* EXERCISE INSTRUCTIONS: Go through the entries below and count the lines where "Cellules" occurs. Give nothing but that number.

* RECORD EXCERPTS:
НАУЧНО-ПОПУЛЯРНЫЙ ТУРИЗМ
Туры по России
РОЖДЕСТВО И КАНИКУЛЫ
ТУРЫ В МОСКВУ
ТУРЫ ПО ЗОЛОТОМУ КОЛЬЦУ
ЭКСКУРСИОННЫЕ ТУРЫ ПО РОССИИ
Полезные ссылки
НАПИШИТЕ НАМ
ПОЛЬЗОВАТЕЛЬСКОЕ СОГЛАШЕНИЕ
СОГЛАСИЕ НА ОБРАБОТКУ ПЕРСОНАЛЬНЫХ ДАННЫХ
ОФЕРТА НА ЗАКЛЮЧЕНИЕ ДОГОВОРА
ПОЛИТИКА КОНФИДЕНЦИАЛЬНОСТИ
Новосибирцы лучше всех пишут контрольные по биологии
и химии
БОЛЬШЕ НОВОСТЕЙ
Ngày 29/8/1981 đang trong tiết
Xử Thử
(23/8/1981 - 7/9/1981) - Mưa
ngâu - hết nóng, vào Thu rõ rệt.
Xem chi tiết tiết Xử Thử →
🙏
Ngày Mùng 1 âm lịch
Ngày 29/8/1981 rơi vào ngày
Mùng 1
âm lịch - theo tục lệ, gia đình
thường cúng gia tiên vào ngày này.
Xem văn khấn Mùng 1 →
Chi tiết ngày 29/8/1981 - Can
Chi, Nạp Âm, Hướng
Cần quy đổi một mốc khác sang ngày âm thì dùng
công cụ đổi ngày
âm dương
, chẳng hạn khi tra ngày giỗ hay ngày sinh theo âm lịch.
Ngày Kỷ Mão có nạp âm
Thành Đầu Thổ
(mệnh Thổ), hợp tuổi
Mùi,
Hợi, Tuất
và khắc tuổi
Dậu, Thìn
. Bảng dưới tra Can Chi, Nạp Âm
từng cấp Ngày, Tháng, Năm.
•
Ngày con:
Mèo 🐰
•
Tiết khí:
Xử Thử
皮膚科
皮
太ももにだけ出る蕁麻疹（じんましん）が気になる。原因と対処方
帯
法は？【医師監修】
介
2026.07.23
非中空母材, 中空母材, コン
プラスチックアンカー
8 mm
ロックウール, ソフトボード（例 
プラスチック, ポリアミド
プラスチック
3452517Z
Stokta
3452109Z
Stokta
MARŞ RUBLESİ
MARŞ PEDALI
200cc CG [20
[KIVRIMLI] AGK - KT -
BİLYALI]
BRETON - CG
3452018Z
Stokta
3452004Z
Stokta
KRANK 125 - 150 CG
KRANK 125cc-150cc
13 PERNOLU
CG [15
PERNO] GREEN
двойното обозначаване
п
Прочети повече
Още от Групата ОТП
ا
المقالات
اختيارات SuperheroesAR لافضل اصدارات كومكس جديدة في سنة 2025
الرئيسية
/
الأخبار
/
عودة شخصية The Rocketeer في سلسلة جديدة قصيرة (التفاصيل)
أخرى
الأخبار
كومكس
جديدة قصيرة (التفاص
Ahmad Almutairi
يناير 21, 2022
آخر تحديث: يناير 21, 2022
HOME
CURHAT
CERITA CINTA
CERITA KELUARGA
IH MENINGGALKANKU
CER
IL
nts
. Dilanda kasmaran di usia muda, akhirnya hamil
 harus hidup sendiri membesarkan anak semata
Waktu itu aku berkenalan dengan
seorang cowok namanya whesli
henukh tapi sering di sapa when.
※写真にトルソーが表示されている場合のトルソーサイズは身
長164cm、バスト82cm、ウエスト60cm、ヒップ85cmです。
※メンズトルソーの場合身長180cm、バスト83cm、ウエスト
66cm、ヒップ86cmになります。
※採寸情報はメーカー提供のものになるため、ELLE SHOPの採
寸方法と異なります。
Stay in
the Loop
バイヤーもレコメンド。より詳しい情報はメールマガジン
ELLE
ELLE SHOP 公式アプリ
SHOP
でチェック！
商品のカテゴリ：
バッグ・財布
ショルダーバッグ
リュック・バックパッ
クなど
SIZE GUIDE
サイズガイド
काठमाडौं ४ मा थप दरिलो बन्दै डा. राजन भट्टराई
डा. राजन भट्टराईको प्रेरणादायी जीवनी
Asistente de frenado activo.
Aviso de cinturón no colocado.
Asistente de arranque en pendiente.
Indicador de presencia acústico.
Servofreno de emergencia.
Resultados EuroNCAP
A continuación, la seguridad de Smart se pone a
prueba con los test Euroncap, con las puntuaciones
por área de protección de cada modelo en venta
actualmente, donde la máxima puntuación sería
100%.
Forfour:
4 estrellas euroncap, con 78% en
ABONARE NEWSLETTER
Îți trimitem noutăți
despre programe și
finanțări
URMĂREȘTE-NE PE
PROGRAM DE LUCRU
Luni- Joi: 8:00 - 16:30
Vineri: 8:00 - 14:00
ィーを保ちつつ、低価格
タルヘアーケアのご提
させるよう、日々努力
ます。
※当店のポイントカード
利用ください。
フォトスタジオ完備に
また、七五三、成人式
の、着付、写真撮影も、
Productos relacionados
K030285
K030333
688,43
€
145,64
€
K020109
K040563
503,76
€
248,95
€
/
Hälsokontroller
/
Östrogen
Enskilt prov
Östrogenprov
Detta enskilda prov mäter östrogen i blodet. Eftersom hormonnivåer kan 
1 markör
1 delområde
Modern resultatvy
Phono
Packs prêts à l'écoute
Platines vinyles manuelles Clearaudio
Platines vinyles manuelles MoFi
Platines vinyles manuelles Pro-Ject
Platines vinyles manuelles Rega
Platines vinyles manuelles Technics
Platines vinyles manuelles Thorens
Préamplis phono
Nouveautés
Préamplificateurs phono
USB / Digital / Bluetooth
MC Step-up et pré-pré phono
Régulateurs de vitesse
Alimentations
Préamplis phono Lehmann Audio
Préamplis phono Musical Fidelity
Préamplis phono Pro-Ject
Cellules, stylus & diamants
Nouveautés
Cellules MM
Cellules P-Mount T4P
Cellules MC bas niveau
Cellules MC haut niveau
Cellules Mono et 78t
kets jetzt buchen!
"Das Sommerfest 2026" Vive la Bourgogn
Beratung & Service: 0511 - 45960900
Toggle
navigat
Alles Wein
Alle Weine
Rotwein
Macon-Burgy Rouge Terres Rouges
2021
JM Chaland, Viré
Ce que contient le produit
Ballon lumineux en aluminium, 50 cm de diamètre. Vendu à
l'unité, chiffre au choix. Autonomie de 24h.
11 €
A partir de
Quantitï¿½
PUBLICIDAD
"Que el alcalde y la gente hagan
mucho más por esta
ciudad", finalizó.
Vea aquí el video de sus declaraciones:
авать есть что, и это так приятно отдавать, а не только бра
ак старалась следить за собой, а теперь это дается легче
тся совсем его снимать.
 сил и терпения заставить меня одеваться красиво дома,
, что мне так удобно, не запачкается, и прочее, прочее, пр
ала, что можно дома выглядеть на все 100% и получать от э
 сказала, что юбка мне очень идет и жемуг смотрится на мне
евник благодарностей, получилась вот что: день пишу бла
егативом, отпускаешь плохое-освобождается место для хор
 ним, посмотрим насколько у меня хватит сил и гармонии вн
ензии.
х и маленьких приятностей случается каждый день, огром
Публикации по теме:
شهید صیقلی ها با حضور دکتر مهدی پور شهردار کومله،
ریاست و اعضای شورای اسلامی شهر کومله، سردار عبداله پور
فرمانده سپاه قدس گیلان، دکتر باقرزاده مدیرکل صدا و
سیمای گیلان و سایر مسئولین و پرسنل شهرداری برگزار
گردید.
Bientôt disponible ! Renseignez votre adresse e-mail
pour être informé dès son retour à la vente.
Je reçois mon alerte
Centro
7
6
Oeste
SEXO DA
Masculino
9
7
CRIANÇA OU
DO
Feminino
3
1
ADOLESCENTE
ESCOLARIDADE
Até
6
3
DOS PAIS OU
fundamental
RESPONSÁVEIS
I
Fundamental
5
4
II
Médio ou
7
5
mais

* ANSWER TO THIS TASK: 6